**Metin Bölümü**

:::::

Tarihçi Murat Belge’nin çok beğendiğim bir sözü aklıma geldi; “Türk Devleti bir şeyi başarma fırsat ve imkanını halkına hiç tanımadı, her şeyi kendine topladı ama başarısızlığı hiç kendinden bilmedi, cahil, yobaz ve anarşisti halktan bildi” söylemiyle, Tanzimat sonrası gelişmeleri özetlemektedir. Oysa Türk Milleti, Kurtuluş Savaşı gibi bir büyük devrimi Dünya’ya rağmen başarmıştır.
Son zamanlarda siyaset sahnesinde yaşananlar, Murat Belge’nin bu sözünü hatırlamamı sağladı. Çünkü son dönemdeki gelişmeler izlendiğinde; siyaset kurumundan umudun kesildiği, demokrasi kavramının içinin boşaltıldığı bir Türkiye görüntüsü hakimdi.

:::::

**Verilen Veriler**

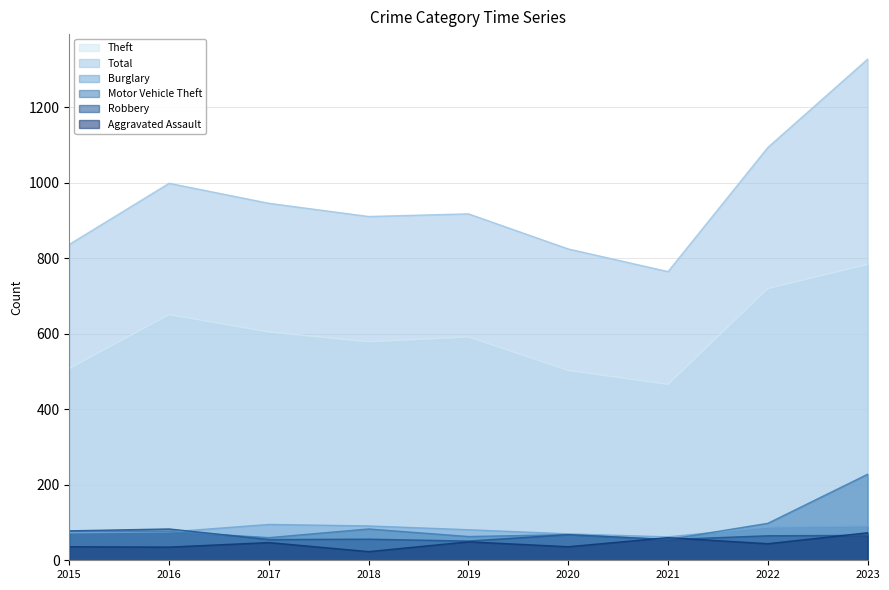

Reading left to right, what are all the values shown in this chart?

Theft: 508	651	605	579	592	503	466	720	784
Total: 837	999	946	911	918	825	765	1094	1328
Burglary: 73	75	95	91	81	70	62	88	91
Motor Vehicle Theft: 77	76	60	83	63	68	55	98	228
Robbery: 78	83	55	56	51	68	55	65	66
Aggravated Assault: 36	35	47	23	49	36	60	44	73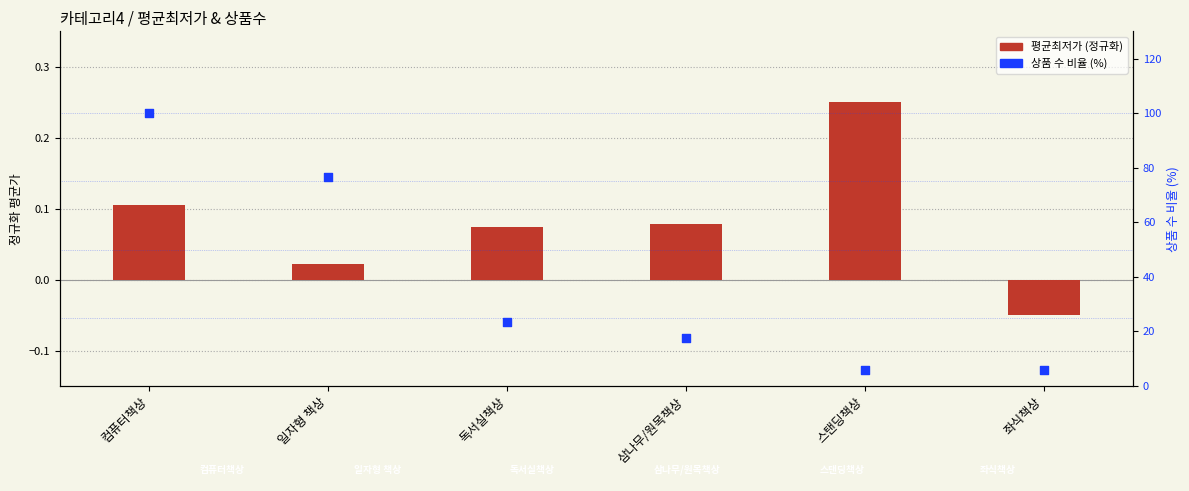

Which series contains the lowest Y value?

평균최저가 (정규화)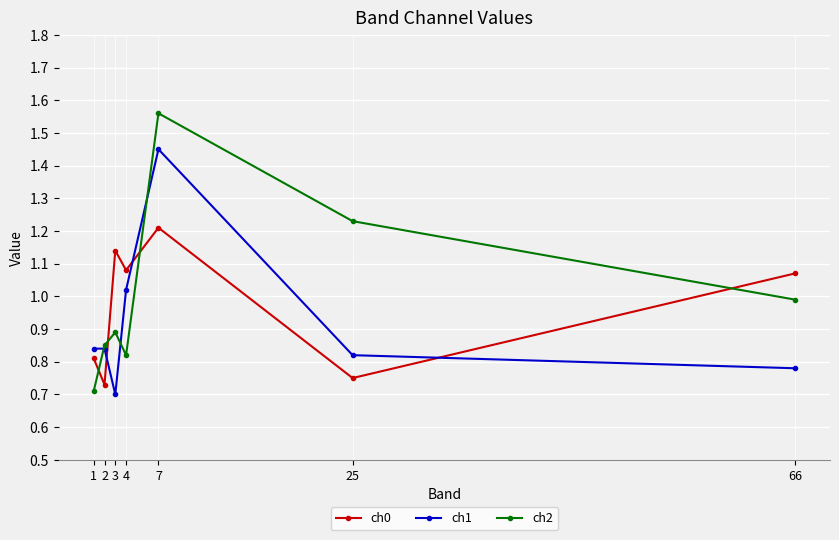

At 3, list the series in order from smallest to largest.

ch1, ch2, ch0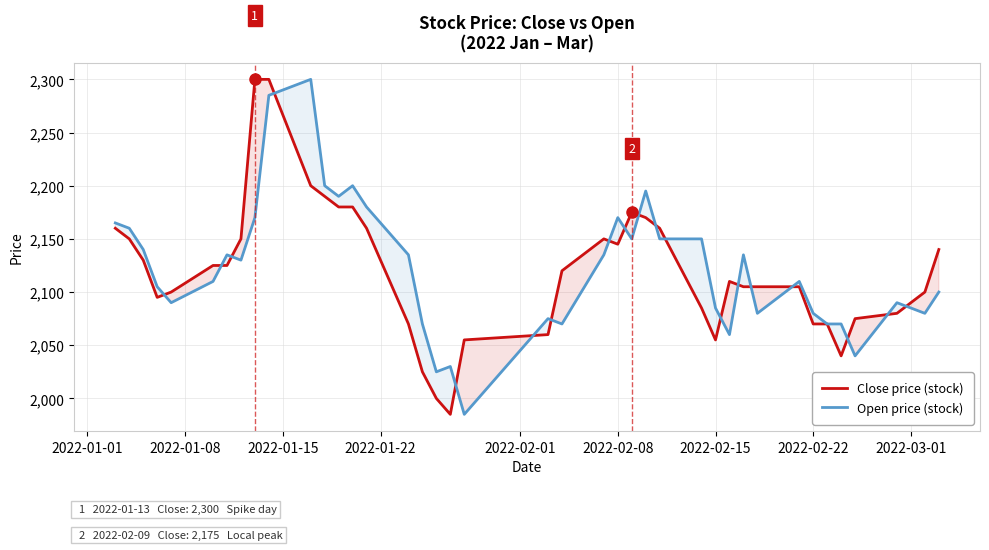

The value of Open price (stock) at 2022-02-22 is 2080. True or false?

True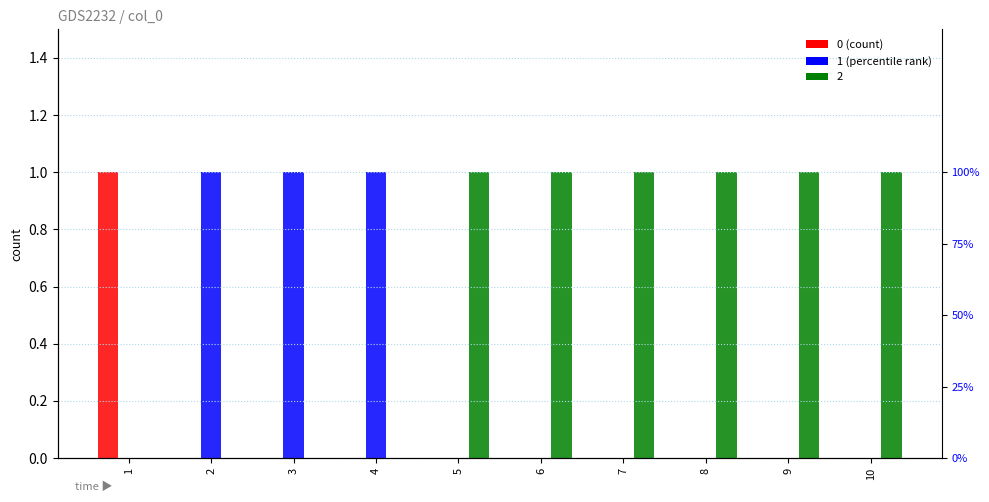

Count the number of categories in the chart.

10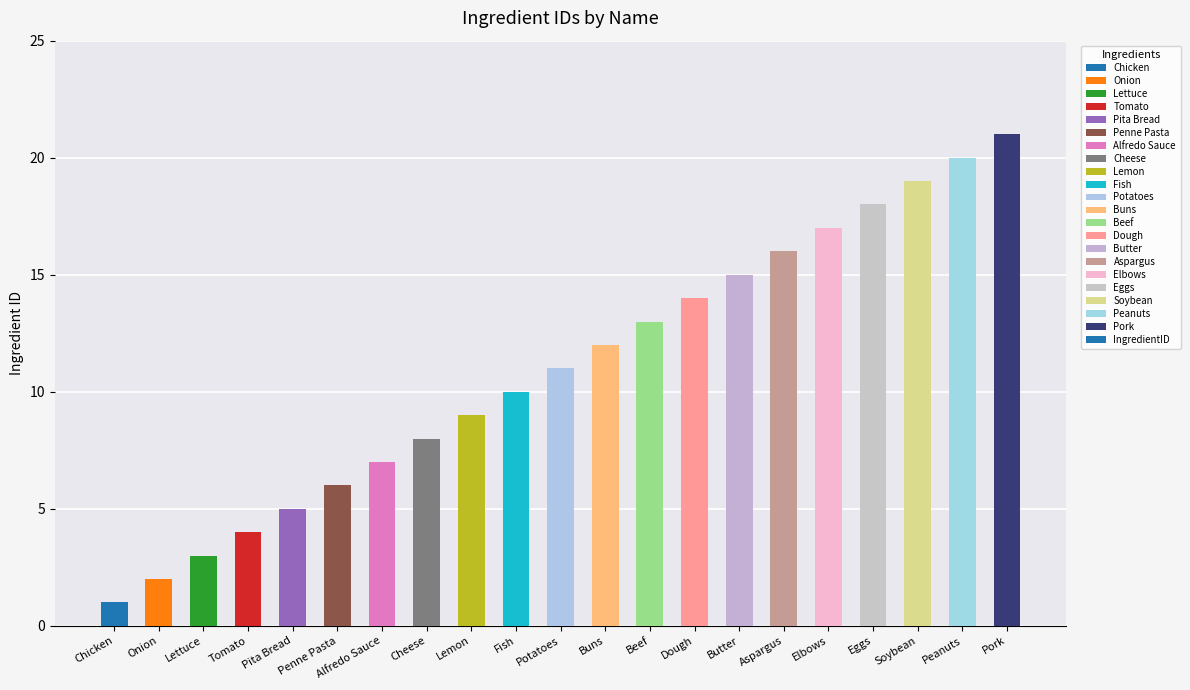

Is it true that the value at Tomato is 4?

True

:::::

**Alıştırma Yönergesi**
Siyaset üzerine yazılmış metne göre Türk Milleti, Dünya'ya rağmen hangi büyük devrimi başarmıştır?

**Cevap Alanı**
Türk Milleti, Dünya'ya rağmen Kurtuluş Savaşı'nı başarmıştır.